Сегодня неожиданно удалось мне сделать очень приятную прогулку: вчера еще приезжал ко мне станичный казак из Кучумихи и звал к своей матери, будто бы разбитой параличом. По настоятельной его просьбе я сегодня с ним туда съездил и, к счастию, нашел, что у этой женщины не паралич, а спячка (syncope),[1261] стало быть, болезнь не опасная; вдобавок любовался прекрасным местоположением этой деревушки и радушно был угощен самым зажиточным из ее жителей.
Приехал Дрейер[1262] и привез мне назад из Селенгинска мои книги и рукописи да письма от Бестужевых: письмом Николая я не очень доволен, особенно досадны commerages[1263] Орлова.

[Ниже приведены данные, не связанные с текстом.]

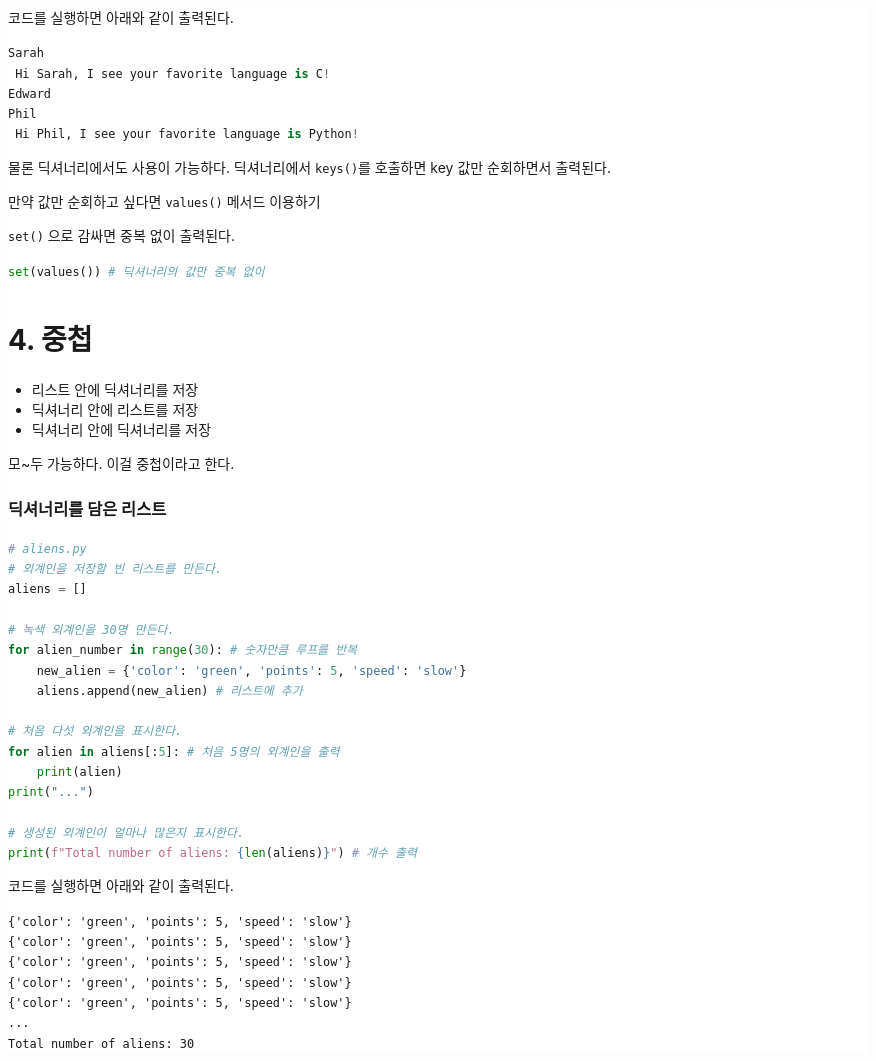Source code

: 코드를 실행하면 아래와 같이 출력된다.

```python
Sarah
 Hi Sarah, I see your favorite language is C!
Edward
Phil
 Hi Phil, I see your favorite language is Python!
```

물론 딕셔너리에서도 사용이 가능하다. 딕셔너리에서 `keys()`를 호출하면 key 값만 순회하면서 출력된다.

만약 값만 순회하고 싶다면 `values()` 메서드 이용하기

`set()` 으로 감싸면 중복 없이 출력된다.

```python
set(values()) # 딕셔너리의 값만 중복 없이
```

# 4. 중첩

- 리스트 안에 딕셔너리를 저장
- 딕셔너리 안에 리스트를 저장
- 딕셔너리 안에 딕셔너리를 저장

모~두 가능하다. 이걸 중첩이라고 한다.

### 딕셔너리를 담은 리스트

```python
# aliens.py
# 외계인을 저장할 빈 리스트를 만든다.
aliens = []

# 녹색 외계인을 30명 만든다.
for alien_number in range(30): # 숫자만큼 루프를 반복
    new_alien = {'color': 'green', 'points': 5, 'speed': 'slow'}
    aliens.append(new_alien) # 리스트에 추가
 
# 처음 다섯 외계인을 표시한다.
for alien in aliens[:5]: # 처음 5명의 외계인을 출력
    print(alien)
print("...")

# 생성된 외계인이 얼마나 많은지 표시한다.
print(f"Total number of aliens: {len(aliens)}") # 개수 출력
```

코드를 실행하면 아래와 같이 출력된다.

```
{'color': 'green', 'points': 5, 'speed': 'slow'}
{'color': 'green', 'points': 5, 'speed': 'slow'}
{'color': 'green', 'points': 5, 'speed': 'slow'}
{'color': 'green', 'points': 5, 'speed': 'slow'}
{'color': 'green', 'points': 5, 'speed': 'slow'}
...
Total number of aliens: 30
```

После очень и очень неприятного вчерашнего дня я сегодня веселился, как ребенок. Истомин для нас затеял un petit bal de famille et imaginez vous,[1264] я, старый хрыч, плясал без отдыху кадрили, мазурки, вальсы и бог знает что еще, разумеется, путал фигуры как нельзя лучше; но, право, мы более веселились, чем на ином чопорном городском настоящем балу.
Были у меня гости. Поутру священник служил у меня молебен, а потом кушали чай и закусывали Наталья Алексеевна с семейством, Дрейер и Татьяна Ивановна с сыном.

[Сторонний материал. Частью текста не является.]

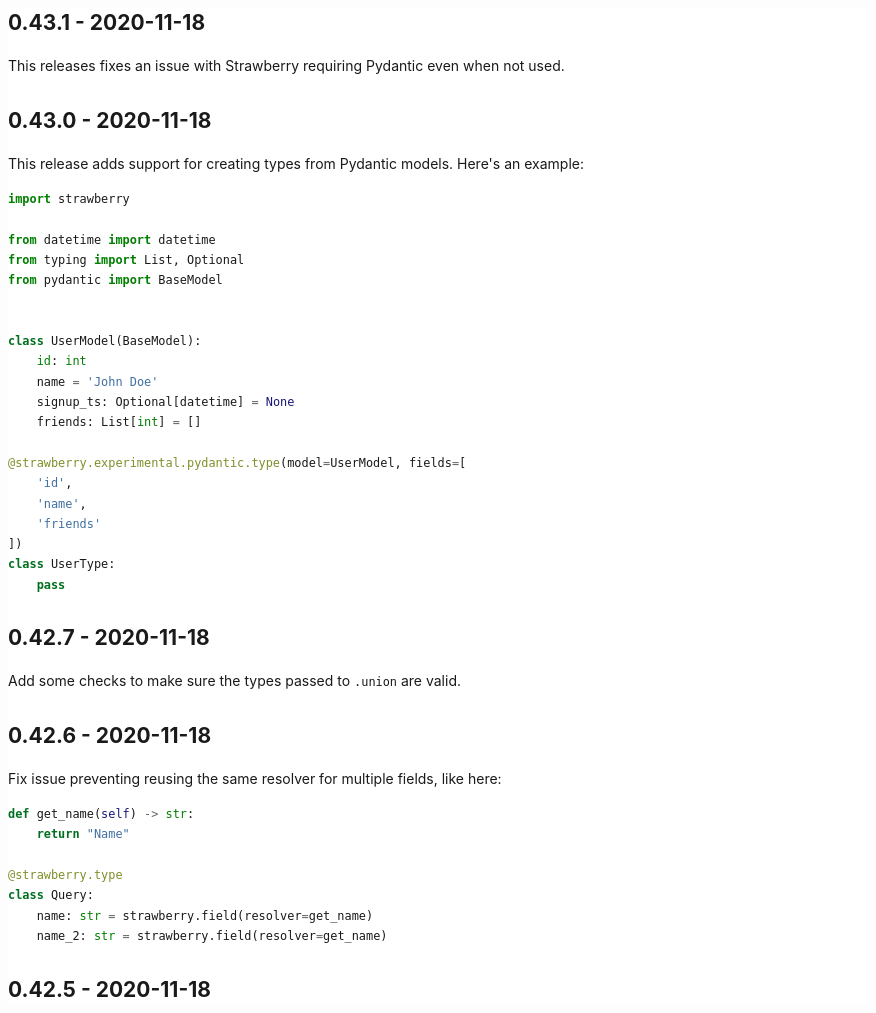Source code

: 0.43.1 - 2020-11-18
-------------------

This releases fixes an issue with Strawberry requiring Pydantic even when not used.

0.43.0 - 2020-11-18
-------------------

This release adds support for creating types from Pydantic models. Here's an
example:

```python
import strawberry

from datetime import datetime
from typing import List, Optional
from pydantic import BaseModel


class UserModel(BaseModel):
    id: int
    name = 'John Doe'
    signup_ts: Optional[datetime] = None
    friends: List[int] = []

@strawberry.experimental.pydantic.type(model=UserModel, fields=[
    'id',
    'name',
    'friends'
])
class UserType:
    pass
```

0.42.7 - 2020-11-18
-------------------

Add some checks to make sure the types passed to `.union` are valid.

0.42.6 - 2020-11-18
-------------------

Fix issue preventing reusing the same resolver for multiple fields, like here:

```python
def get_name(self) -> str:
    return "Name"

@strawberry.type
class Query:
    name: str = strawberry.field(resolver=get_name)
    name_2: str = strawberry.field(resolver=get_name)
```

0.42.5 - 2020-11-18
-------------------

Прочел я Расинову «Историю Пор-Рояльского монастыря»:[1265] она чрезвычайно увлекательна, я совершенно согласен с Боало и аббатом Оливо, что это превосходное творение. Не безделица заставить и просто прочесть повесть, в которой главную роль играет довольно темный богословский спор; а заставить принять участие в этом споре, заинтересовать рассказом о гонениях, каким подверглись несколько богомолок-старушек и бедных девушек, — такое торжество, которому могут позавидовать многие историки a pretention.[1266] He понимаю только, как один и тот же человек мог написать эту историю и два письма к друзьям Пор-Рояля, в которых он осмеивает так едко игуменью Ангелику, выставленную в «Истории» едва ли не святою. Не понимаю? А я сам ужели никогда не издевался над тем, перед чем я потом благоговел?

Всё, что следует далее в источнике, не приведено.